Besançon (AFP) – Un lynx inerte, parfois ensanglanté, au bord de la route: pour ne plus revoir cette triste image et enrayer l’hécatombe des félins déjà tués sur les routes en 2024, le village de Sombacour (Doubs) mise sur les panneaux « Attention lynx! ».
Sur les routes du village situé au pied du Mont-Calvaire et environné d’épaisses forêts, trois lynx ont été tués en deux ans, dont le dernier en mars.
« C’est probablement la mère qui a été tuée l’année dernière, et ses deux petits par la suite », présume Frédéric Toubin, maire délégué de Sombacour qui a récemment rejoint la commune nouvelle de Val d’Usiers.
Les habitants ont « une bonne opinion de ces animaux, personne n’a envie de les tuer », confie l’édile, qui a fait installer jeudi quatre nouveaux panneaux « Attention lynx ! » sur les routes de sa commune pour « inciter les gens à la prudence ».
Au centre des panneaux triangulaires en métal réfléchissant, bordés de rouge, l’automobiliste distingue nettement la silhouette noire d’un lynx adulte, suivi de son petit.
Cette signalisation a été pensée et conçue par le Centre Athénas, spécialisé dans la sauvegarde de l’espèce, classée « en danger » sur la « liste rouge » française des espèces menacées d’extinction de l’Union mondiale pour la nature.
Pour lutter contre les collisions mortelles qui menacent le félin tacheté aux longues oreilles en pinceau, l’association jurassienne a ainsi distribué ses panneaux à plus d’une trentaine de communes volontaires et espère en sensibiliser davantage.
« Mortalité inédite » –
Dans le Doubs et le Jura, où vivent plus de 80% des 150 spécimens adultes recensés en France, 13 lynx ont déjà été victimes de collisions en 2024.
C’est « un niveau de mortalité complètement inédit », déplore le directeur de la structure, Gilles Moyne. A titre de comparaison, l’association avait comptabilisé « 16 individus tués sur les routes au total en 2023 et 25 en 2022 ».
Les collisions représentent en effet « une des principales, sinon la première », cause de mortalité de l’espèce en France, relève le Plan national d’action (PNA) en faveur du lynx lancé par le ministère de la Transition écologique pour la période 2022-2026.
[À lire aussi Le retour du chat forestier en Île-de-France, une bonne nouvelle pour la biodiversité]
Le PNA prévoit notamment de « favoriser les échanges entre les populations de lynx et réduire la mortalité liée aux collisions ».
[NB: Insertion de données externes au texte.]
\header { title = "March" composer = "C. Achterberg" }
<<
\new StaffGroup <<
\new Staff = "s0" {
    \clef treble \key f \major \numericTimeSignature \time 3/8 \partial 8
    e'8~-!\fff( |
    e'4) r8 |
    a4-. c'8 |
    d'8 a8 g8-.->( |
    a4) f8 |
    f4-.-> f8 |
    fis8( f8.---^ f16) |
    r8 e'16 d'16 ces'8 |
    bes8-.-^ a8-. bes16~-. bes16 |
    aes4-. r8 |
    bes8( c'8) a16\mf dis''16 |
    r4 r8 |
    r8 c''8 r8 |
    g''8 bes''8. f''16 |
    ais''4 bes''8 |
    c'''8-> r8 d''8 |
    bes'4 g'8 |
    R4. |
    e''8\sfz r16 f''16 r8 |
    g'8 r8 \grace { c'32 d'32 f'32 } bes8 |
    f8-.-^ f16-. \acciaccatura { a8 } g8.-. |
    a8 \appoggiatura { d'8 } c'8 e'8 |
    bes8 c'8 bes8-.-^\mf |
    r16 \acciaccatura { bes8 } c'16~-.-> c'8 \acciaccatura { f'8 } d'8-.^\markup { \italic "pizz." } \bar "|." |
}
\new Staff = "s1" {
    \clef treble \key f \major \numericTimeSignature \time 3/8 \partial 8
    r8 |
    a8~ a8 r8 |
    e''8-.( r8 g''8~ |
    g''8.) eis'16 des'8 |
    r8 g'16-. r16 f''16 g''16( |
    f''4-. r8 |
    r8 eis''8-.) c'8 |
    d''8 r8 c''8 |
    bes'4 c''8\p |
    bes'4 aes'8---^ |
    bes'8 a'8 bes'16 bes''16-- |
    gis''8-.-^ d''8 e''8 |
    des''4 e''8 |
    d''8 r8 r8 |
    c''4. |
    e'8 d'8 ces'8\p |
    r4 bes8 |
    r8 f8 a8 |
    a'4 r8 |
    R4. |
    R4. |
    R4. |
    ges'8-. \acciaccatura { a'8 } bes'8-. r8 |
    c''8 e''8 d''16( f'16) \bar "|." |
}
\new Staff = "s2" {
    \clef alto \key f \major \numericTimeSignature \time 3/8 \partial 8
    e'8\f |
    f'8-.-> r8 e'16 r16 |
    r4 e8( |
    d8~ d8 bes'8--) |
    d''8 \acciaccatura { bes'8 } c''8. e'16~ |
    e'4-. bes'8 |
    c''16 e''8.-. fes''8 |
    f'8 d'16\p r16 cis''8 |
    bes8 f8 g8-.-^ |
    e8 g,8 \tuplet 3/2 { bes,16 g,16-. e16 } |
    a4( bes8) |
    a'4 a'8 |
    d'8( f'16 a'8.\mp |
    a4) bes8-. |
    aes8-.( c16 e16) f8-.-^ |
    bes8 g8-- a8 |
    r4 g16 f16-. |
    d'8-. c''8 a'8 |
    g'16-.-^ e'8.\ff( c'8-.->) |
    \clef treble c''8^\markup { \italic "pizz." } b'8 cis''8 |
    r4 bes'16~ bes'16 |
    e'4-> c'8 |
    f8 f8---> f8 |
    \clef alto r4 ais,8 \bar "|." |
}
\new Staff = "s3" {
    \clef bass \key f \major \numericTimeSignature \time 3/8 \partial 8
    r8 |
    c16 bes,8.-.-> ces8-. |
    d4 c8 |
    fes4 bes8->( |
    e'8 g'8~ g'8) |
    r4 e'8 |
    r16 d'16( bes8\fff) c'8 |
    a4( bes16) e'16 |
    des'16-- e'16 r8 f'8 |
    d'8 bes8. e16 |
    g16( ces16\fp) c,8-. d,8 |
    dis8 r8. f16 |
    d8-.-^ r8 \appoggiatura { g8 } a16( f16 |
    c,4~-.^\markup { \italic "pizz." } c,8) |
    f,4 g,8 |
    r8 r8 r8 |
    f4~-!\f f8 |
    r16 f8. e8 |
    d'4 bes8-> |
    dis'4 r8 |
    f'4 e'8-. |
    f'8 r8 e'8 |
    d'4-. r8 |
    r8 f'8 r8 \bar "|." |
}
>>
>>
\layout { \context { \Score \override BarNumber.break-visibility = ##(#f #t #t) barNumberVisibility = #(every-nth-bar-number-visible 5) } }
« La circulation routière augmente de 2 à 3% par an sur le réseau de Bourgogne-Franche-Comté (et) à Sombacour, comme sur d’autres foyers accidentogènes, on a un réseau routier très dense, qui coupe la continuité forestière, avec de nombreux travailleurs frontaliers » qui circulent vers la Suisse, constate M. Moyne. « Le principal levier, c’est l’usager de la route », selon lui.
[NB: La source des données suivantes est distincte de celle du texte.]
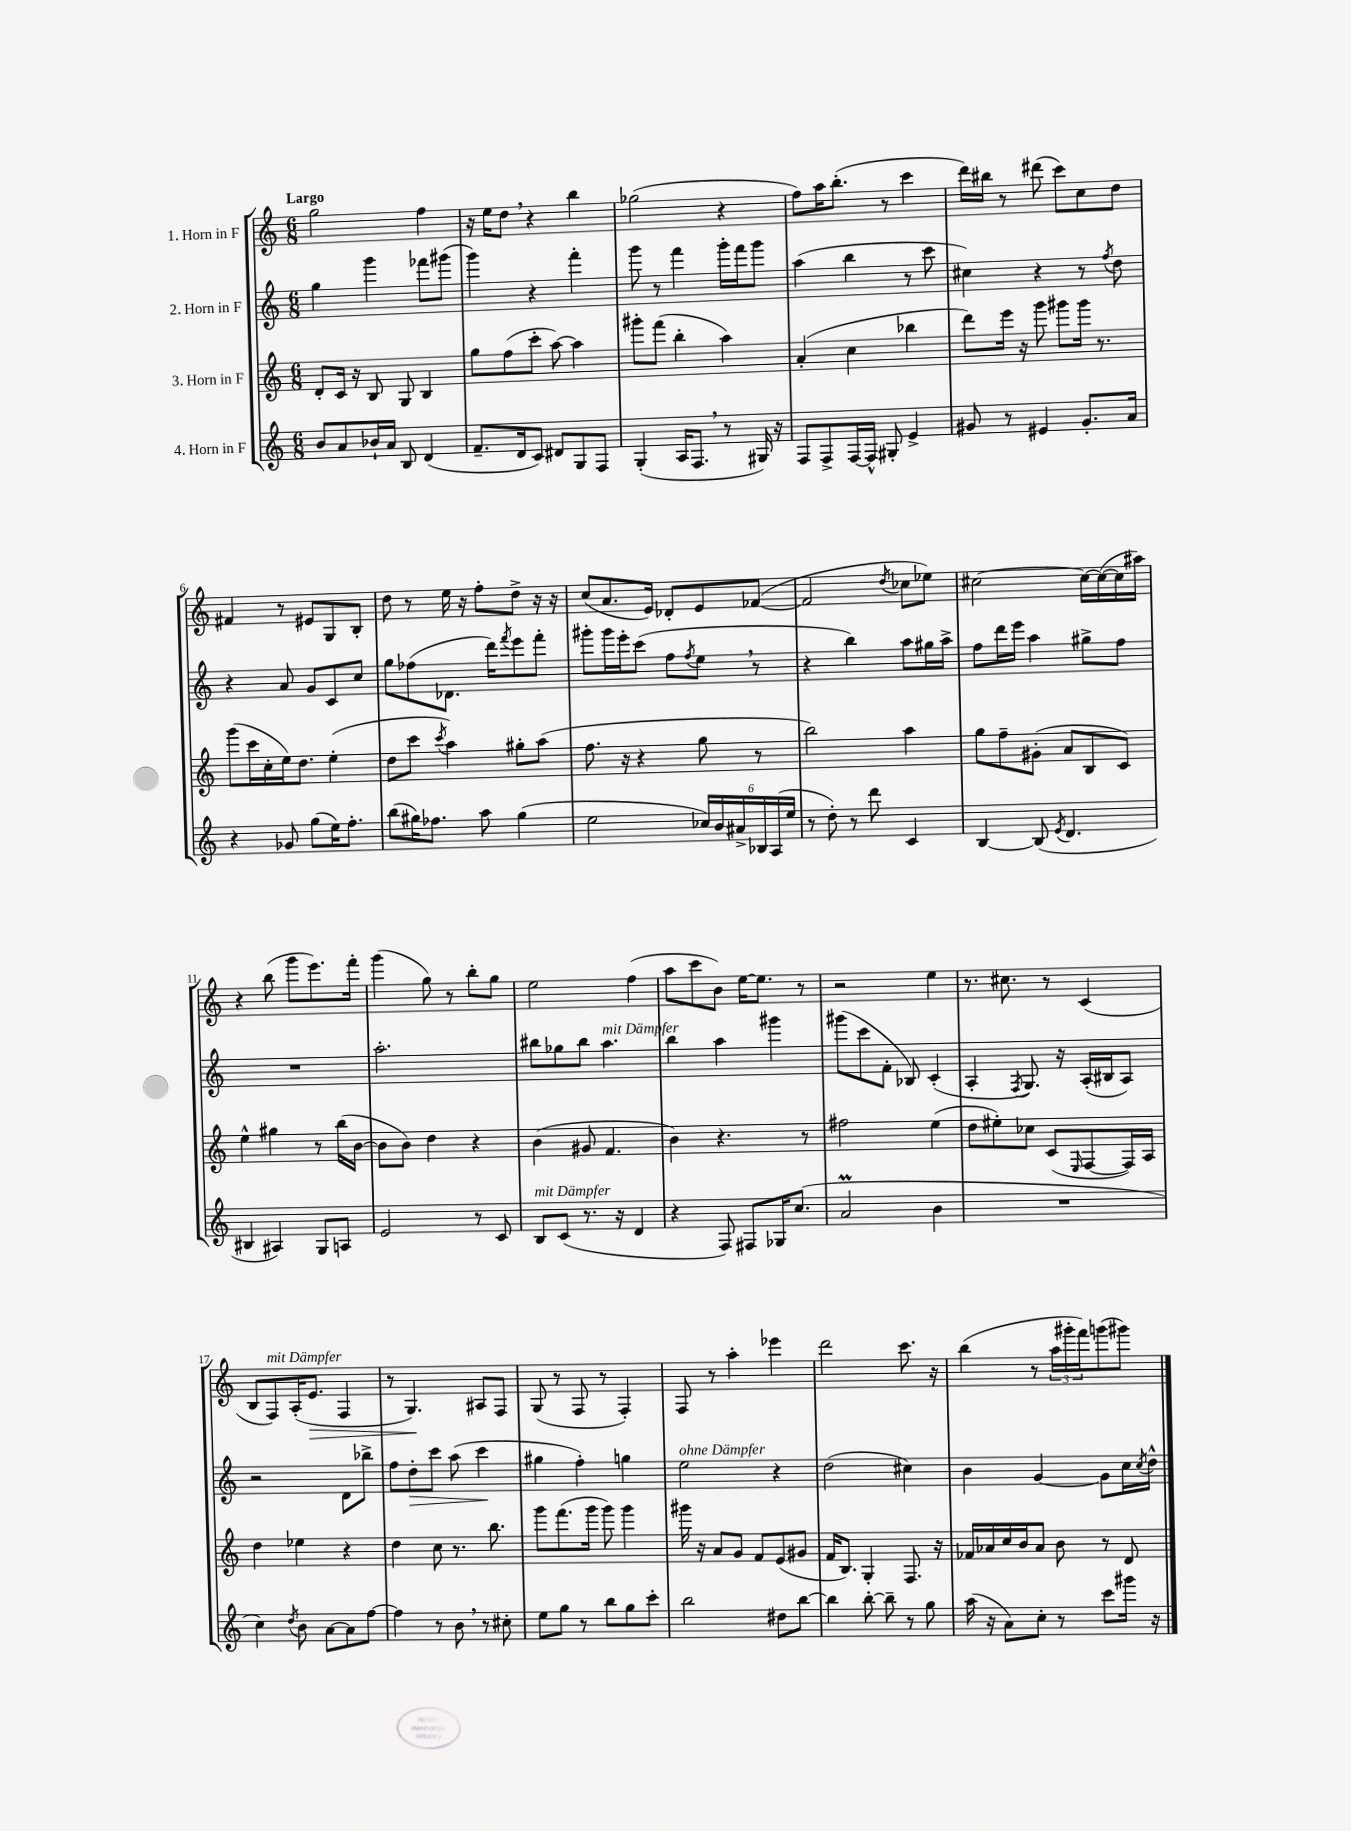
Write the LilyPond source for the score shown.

<<
\new StaffGroup <<
\new Staff = "s0" \with { instrumentName = "1. Horn in F" } {
    \clef treble \key c \major \numericTimeSignature \time 6/8 \tempo "Largo"
    g''2 f''4 |
    r16 e''16 d''8 \breathe r4 b''4 |
    ges''2( r4 |
    f''8) a''16 b''8.-.( r8 c'''4 |
    d'''16) bis''16 r8 dis'''8( c'''8) c''8 d''8 |
    fis'4 r8 eis'8 g8 b8-. |
    d''8 r8 e''16 r16 f''8-. d''8-> r16 r16 |
    c''8( a'8. e'16) des'8-. e'8 fes'8~( |
    fes'2 \acciaccatura { d''8 } ces''8 ees''8) |
    cis''2~ cis''16~ cis''16~( cis''16 ais''16) |
    r4 b''8( g'''8 e'''8.) f'''16-. |
    g'''4( g''8) r8 b''8-. g''8 |
    e''2 f''4( |
    a''8 c'''8 b'8) e''16~ e''8. r8 |
    r2 e''4 |
    r8. cis''8. r8 c'4( |
    b8 f8^\markup { \italic "mit Dämpfer" }) a16-.( e'8.\> f4 |
    r8 g4.\!) ais8 f8 |
    g8( r8 f8 r8 f4-.) |
    f8 r8 a''4-. ees'''4 |
    d'''2 c'''8. r16 |
    b''4( r8 \tuplet 3/2 { a''16 gis'''16-. f'''16) } g'''8( gis'''8) \bar "|." |
}
\new Staff = "s1" \with { instrumentName = "2. Horn in F" } {
    \clef treble \key c \major \numericTimeSignature \time 6/8
    g''4 g'''4 fes'''8 gis'''8( |
    g'''4) r4 f'''4-. |
    g'''8 r8 f'''4 g'''16-. f'''16 g'''8 |
    a''4( b''4 r8 c'''8 |
    cis''4) r4 r8 \acciaccatura { f''8 } d''8 |
    r4 a'8 g'8 c'8 c''8 |
    g''8 fes''8( des'8. d'''16) \acciaccatura { f'''8 } e'''8 f'''8-. |
    gis'''8-. gis'''16 e'''16-. c'''8( f''8 \acciaccatura { f''8 } e''8 \breathe r8 |
    r4 b''4) a''8 gis''16 a''16-> |
    f''8 d'''16 e'''16 a''4 gis''8-> f''8 |
    R2. |
    a''2.-. |
    bis''8 ges''8 bis''8 a''4.^\markup { \italic "mit Dämpfer" } |
    b''4 a''4 gis'''4 |
    gis'''8( c'''8 f'8-. bes8) c'4-.( |
    a4-. \acciaccatura { f8 } g8.) r16 a16-.( bis16 a8) |
    r2 d'8 bes''8-> |
    f''8 d''8-.\> c'''8 a''8( c'''4\! |
    gis''4 f''4-.) g''4 |
    e''2^\markup { \italic "ohne Dämpfer" } r4 |
    d''2( cis''4) |
    b'4 g'4~ g'8 c''16 \acciaccatura { c''8 } d''16-^ \bar "|." |
}
\new Staff = "s2" \with { instrumentName = "3. Horn in F" } {
    \clef treble \key c \major \numericTimeSignature \time 6/8
    d'8-. c'16 r16 b8 g8 b4 |
    g''8 f''8( c'''8-. a''8~) a''4 |
    gis'''8-. f'''8( b''4-. a''4) |
    a'4-.( c''4 bes''4 |
    d'''8) e'''16 r16 g'''8 gis'''8 gis'''16 r8. |
    g'''8( c'''16 c''16-. e''16) d''8. e''4-.( |
    d''8 c'''8 \acciaccatura { c'''8 } a''4) gis''8-. a''8( |
    f''8. r16 r4 g''8 r8 |
    b''2) a''4 |
    g''8 f''8-- gis'8-.( a'8 b8 c'8) |
    e''4-^ gis''4 r8 b''16( b'16~ |
    b'8 b'8) d''4 r4 |
    b'4( gis'8 f'4. |
    b'4) r4. r8 |
    fis''2 e''4( |
    d''8 eis''8-.) ces''8 c'8( \grace { e16 } f8~ f16) a16 |
    d''4 ees''4 r4 |
    d''4 c''8 r8. b''8. |
    g'''8 f'''8.( g'''16 g'''8) g'''4 |
    gis'''16 r16 a'8 g'8 f'8 e'8( gis'8 |
    f'16 b8.) g4-. f8. r16 |
    fes'16 aes'16 c''16 b'16 aes'8 b'8 r8 d'8 \bar "|." |
}
\new Staff = "s3" \with { instrumentName = "4. Horn in F" } {
    \clef treble \key c \major \numericTimeSignature \time 6/8
    b'8 a'8 bes'16-! a'16 b8 d'4( |
    f'8.-- d'16 c'8) dis'8 g8 f8 |
    g4-.( a16 f8. \breathe r8 gis16) r16 |
    f8 f8-> f16~ f16-^ gis8-. e'4-> |
    gis'8 r8 eis'4 gis'8.-. a'16 |
    r4 ges'8 g''8( e''16) f''8.-. |
    b''8( gis''16) fes''8. a''8 gis''4( |
    e''2 \tuplet 6/4 { ces''16) b'16 ais'16-> bes16 a16( e''16 } |
    r8 d''8-.) r8 d'''8 c'4 |
    b4~ b8( \acciaccatura { e'8 } d'4. |
    bis4 ais4) g8 a8 |
    e'2 r8 c'8 |
    b8^\markup { \italic "mit Dämpfer" } c'8( r8. r16 d'4 |
    r4 f8) fis8 ges16 c''8.( |
    a'2\prall b'4 |
    R2. |
    c''4) \acciaccatura { d''8 } b'8 a'8~ a'8 f''8~ |
    f''4 r8 b'8 \breathe r8 cis''8-. |
    e''8 g''8 r8 b''8 g''8 c'''8-. |
    b''2 dis''8 b''8~ |
    b''4 b''8~-. b''8-- r8 g''8 |
    a''16( r16 a'8) c''8-. r8 c'''8 gis'''16 r16 \bar "|." |
}
>>
>>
« Cette signalétique routière a été mise en œuvre à grande échelle en Espagne et elle a fonctionné, les collisions ont diminué », assure-t-il.
« Protection de l’espèce » –
Le défenseur du plus grand félin sauvage d’Europe regrette le rehaussement de la limitation de vitesse de 80 à 90 kmh sur de nombreux axes du Doubs et du Jura: « c’est un mauvais signal envoyé aux automobilistes ».
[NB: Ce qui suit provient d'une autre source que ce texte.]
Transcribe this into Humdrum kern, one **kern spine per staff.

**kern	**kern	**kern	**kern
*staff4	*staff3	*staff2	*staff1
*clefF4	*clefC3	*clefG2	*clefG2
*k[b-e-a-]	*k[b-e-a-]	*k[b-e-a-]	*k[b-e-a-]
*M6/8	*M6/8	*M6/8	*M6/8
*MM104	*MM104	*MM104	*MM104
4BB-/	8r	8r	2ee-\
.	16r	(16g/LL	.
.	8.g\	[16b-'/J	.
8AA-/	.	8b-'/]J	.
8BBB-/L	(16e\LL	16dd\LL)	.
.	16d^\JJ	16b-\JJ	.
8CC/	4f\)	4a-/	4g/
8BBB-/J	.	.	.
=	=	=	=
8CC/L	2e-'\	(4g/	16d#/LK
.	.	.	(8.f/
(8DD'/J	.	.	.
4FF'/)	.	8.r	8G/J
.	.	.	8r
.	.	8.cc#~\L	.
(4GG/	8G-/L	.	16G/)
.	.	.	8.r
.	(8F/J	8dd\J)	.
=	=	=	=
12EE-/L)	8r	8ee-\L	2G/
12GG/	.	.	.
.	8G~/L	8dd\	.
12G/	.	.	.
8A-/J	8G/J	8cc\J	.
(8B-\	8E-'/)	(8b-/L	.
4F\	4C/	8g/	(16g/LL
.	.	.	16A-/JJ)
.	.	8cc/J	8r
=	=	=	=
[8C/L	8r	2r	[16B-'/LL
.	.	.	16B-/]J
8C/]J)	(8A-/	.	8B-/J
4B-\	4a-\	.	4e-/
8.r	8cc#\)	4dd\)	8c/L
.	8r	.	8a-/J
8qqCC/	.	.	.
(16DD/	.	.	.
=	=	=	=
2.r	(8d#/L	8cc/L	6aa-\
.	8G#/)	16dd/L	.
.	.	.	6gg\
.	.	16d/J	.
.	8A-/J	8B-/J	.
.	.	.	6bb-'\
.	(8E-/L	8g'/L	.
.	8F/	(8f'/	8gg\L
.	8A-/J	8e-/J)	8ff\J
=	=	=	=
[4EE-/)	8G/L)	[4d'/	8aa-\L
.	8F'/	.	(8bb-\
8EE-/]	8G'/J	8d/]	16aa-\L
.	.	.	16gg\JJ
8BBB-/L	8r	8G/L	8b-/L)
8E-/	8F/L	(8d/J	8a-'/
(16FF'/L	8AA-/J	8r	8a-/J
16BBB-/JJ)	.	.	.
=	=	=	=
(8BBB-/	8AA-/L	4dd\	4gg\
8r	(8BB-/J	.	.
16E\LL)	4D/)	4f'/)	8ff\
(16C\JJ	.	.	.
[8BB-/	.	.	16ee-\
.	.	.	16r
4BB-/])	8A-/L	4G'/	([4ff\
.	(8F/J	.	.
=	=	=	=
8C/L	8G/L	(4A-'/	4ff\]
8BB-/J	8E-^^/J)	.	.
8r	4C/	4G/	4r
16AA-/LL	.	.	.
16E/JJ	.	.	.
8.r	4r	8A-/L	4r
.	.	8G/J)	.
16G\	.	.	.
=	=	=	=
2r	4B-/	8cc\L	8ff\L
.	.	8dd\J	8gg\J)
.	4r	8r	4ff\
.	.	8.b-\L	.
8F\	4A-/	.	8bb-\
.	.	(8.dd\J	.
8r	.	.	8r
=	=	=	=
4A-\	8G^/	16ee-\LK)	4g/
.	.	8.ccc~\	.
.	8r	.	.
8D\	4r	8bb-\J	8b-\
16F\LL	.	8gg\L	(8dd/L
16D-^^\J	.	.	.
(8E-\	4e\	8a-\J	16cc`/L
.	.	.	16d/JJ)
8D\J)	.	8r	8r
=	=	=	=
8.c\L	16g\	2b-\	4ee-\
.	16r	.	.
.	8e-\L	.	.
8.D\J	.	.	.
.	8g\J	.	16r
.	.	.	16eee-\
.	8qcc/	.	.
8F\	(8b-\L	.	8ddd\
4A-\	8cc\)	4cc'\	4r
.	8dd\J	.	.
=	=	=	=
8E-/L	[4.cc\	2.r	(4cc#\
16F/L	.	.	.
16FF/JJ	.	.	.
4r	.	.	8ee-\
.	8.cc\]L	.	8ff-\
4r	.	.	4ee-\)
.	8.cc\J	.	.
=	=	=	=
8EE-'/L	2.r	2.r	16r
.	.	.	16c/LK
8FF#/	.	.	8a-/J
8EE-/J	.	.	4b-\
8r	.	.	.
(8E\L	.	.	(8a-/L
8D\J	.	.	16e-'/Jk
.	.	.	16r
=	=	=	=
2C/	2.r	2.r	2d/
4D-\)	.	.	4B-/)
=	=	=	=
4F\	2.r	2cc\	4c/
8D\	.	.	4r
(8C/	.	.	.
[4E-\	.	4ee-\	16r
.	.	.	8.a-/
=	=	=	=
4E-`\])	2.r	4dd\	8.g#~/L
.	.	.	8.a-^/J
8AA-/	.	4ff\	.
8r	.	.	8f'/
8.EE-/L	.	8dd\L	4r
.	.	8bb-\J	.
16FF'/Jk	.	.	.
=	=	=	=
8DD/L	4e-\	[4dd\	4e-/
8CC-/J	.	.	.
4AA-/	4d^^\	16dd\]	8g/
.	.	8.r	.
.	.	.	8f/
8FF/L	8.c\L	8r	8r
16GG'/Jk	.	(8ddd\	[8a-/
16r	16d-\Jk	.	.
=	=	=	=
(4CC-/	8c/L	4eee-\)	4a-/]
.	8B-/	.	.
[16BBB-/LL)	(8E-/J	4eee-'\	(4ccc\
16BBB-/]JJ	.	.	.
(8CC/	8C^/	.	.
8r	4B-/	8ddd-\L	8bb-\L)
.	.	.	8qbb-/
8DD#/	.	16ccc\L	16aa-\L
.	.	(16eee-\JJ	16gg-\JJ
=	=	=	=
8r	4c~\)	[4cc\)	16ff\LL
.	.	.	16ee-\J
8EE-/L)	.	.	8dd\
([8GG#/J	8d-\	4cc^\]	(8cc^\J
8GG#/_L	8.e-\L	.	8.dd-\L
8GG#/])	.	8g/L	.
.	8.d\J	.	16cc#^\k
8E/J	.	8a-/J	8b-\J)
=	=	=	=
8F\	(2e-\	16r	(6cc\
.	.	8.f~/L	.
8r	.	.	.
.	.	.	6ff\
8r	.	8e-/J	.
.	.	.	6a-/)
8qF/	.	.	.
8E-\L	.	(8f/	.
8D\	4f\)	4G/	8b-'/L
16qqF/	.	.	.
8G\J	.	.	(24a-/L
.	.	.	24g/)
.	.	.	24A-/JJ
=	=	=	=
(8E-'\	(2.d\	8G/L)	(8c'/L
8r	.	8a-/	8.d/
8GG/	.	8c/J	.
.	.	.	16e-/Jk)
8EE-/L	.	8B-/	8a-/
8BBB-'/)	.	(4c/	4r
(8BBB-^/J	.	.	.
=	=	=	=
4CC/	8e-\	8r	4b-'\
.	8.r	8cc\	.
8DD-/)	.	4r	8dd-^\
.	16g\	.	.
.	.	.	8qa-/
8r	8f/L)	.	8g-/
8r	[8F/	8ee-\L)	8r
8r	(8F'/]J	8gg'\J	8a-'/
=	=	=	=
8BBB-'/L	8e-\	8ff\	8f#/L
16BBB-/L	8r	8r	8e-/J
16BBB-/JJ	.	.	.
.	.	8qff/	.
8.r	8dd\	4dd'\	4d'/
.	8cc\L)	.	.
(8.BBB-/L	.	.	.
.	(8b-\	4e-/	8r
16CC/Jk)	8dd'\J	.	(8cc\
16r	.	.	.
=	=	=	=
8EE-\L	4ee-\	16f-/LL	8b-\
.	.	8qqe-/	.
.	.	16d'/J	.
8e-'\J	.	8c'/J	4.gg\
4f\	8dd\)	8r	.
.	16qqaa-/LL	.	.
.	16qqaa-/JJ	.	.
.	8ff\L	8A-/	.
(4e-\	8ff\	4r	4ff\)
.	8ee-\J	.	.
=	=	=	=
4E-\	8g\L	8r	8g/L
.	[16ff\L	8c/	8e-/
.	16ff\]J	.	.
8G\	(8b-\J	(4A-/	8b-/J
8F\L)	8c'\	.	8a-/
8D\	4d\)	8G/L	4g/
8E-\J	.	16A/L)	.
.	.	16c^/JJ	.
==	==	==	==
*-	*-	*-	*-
« Personne n’est à l’abri d’un accident avec un lynx, mais on peut s’arrêter et le signaler », ajoute-t-il, constatant que c’est rarement le cas, par « culpabilité ou indifférence totale ».
La démarche du Centre Athénas se heurte néanmoins à l’impossibilité d’installer ces panneaux, non homologués, sur les routes départementales et nationales, en dehors de l’emprise des communes.
Chargé de la mise en place des panneaux, le garde privé de Sombacour, Yannick Chevalet, a donc pris soin de les installer sur le territoire de la commune, dont le souhait est « d’oeuvrer à la protection de l’espèce ».
Mais, malgré sa discrétion, le lynx a aussi ses détracteurs, regrette Gilles Moyne: « des activistes anti-prédateurs détruisent parfois les panneaux que nous offrons aux communes, comme sur la commune de Chenecey-Buillon (Doubs) et d’Onoz (Jura) où plusieurs ont été cassés, démontés ou volés ».
Les lynx sont parfois la cible de chasseurs qui lui reprochent la concurrence qu’il leur ferait subir pour le gibier. L’animal, réintroduit en France d’où il avait disparu au début du XXe siècle, s’attaque rarement aux troupeaux.